* [TASK REQUIREMENTS] Reproduce everything in the blog post below from "(by the way..does" down to "but nevertheless, random.", word for word.

* [STUDY TEXT]
- - - -

Monday, April 9, 2007

Hmm.



So today is Random Day.
(by the way..does anyone remember saying "It's Opposite Day!" and negating everything you said when you were a little kid just to get on people's nerves??)
I also put a random picture of a bear cub on here. Cute, but nevertheless, random.

Anyway.....Easter break is coming to a close and now I'm thinking of how bothersome the post-break small talk can get. People always say, "So....how was your break??!!" That gets kinda annoying to me after about the 250th time....so this time I've decided to change things up a bit. When people ask me that I'm going to turn the conversation in this direction:

"Hey! Did you have a good break??!"

"Oh I so did! I found out I'm pregnant!!! Can you believe it???"

Yeah...should be pretty funny. But please...for the sake of all, please change your post-break questions to something better than the typical. Thanks.

- - - -

Bounding boxes with keypoints:
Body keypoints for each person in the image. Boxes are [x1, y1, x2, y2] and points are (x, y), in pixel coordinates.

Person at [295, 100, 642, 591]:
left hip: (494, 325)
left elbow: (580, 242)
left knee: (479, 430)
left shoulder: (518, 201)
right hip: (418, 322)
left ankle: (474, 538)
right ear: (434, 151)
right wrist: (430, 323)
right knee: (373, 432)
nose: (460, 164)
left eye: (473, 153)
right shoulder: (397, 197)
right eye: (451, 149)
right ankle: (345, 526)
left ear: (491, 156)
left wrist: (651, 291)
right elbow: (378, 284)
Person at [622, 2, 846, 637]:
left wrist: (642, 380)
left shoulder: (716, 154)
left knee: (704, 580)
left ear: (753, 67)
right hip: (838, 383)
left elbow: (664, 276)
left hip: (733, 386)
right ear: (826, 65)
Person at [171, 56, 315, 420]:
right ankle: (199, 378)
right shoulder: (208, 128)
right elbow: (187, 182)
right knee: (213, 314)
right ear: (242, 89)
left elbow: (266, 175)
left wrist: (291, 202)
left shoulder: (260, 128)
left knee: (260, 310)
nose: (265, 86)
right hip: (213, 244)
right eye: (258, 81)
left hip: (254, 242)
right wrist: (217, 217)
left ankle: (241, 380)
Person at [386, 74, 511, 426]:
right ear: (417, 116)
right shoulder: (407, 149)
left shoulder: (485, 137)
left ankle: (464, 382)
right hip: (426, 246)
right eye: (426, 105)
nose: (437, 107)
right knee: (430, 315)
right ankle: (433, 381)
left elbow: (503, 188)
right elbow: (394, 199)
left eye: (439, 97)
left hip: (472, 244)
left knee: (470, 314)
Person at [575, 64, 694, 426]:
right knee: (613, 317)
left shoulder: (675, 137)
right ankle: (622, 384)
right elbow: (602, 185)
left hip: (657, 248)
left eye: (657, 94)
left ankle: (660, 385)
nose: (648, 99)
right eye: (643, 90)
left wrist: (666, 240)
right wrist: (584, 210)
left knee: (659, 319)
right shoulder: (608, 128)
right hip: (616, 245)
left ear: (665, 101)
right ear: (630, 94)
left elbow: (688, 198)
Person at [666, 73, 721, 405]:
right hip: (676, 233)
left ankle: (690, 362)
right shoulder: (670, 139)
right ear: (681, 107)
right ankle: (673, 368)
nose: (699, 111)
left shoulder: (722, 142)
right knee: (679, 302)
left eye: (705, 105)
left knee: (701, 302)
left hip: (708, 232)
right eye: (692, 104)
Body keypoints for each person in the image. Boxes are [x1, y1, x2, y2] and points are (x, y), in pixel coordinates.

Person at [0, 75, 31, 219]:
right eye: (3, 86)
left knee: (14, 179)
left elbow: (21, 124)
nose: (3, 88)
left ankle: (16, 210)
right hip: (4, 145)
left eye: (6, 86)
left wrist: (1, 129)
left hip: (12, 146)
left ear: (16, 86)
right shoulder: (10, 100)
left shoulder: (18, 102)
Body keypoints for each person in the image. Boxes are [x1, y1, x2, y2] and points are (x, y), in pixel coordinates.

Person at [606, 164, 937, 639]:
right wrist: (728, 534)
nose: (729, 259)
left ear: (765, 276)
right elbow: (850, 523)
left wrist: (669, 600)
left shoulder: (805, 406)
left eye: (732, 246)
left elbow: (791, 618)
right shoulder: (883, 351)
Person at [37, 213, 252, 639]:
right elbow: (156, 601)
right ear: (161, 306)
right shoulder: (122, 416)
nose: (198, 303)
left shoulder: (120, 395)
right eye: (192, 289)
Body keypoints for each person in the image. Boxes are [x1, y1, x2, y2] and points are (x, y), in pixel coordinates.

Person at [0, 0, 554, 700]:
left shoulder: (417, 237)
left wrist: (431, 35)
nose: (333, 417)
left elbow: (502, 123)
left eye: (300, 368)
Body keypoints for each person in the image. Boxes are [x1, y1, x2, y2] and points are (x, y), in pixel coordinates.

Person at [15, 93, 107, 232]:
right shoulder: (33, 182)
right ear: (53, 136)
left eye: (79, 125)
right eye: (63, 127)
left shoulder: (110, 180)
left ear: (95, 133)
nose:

- - - -

* [EXERCISE SOLUTION]
(by the way..does anyone remember saying "It's Opposite Day!" and negating everything you said when you were a little kid just to get on people's nerves??)
I also put a random picture of a bear cub on here. Cute, but nevertheless, random.